Exercise directions> What lines of the material below include the string "Kiểm"? Copy all of them.

##### Source material

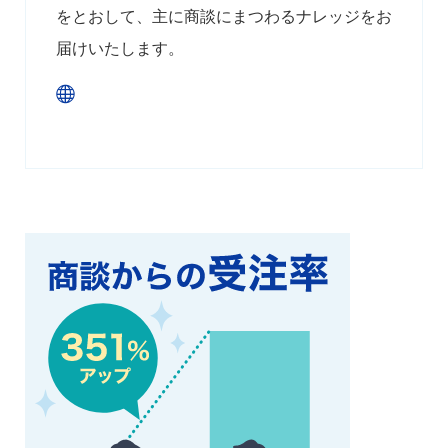
をとおして、主に商談にまつわるナレッジをお
届けいたします。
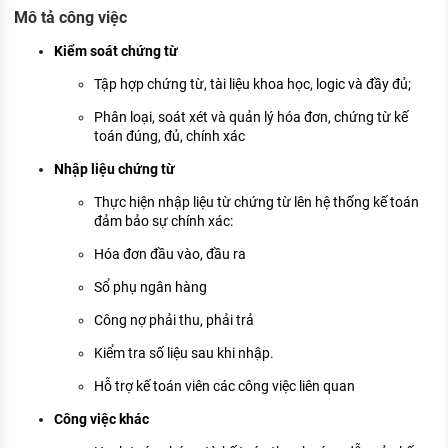
KHÁM PHÁ NGHỀ NGHIỆP
Mô tả công việc
Tử vi nghề nghiệp
Kiểm soát chứng từ
Tập hợp chứng từ, tài liệu khoa học, logic và đầy đủ;
Kỹ năng nghề nghiệp
Phân loại, soát xét và quản lý hóa đơn, chứng từ kế
HƯỚNG NGHIỆP VIỆC LÀM
toán đúng, đủ, chính xác
Đặc trưng từng nghề
Nhập liệu chứng từ
Thực hiện nhập liệu từ chứng từ lên hệ thống kế toán
Xu hướng việc làm
đảm bảo sự chính xác:
XÂY DỰNG VÀ PHÁT TRIỂN ĐỘI NGŨ
Hóa đơn đầu vào, đầu ra
NHÂN SỰ
Sổ phụ ngân hàng
TUYỂN DỤNG VIỆC LÀM
Công nợ phải thu, phải trả
Kiểm tra số liệu sau khi nhập.
Hỗ trợ kế toán viên các công việc liên quan
Công việc khác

##########

Exercise output>
Kiểm soát chứng từ
Kiểm tra số liệu sau khi nhập.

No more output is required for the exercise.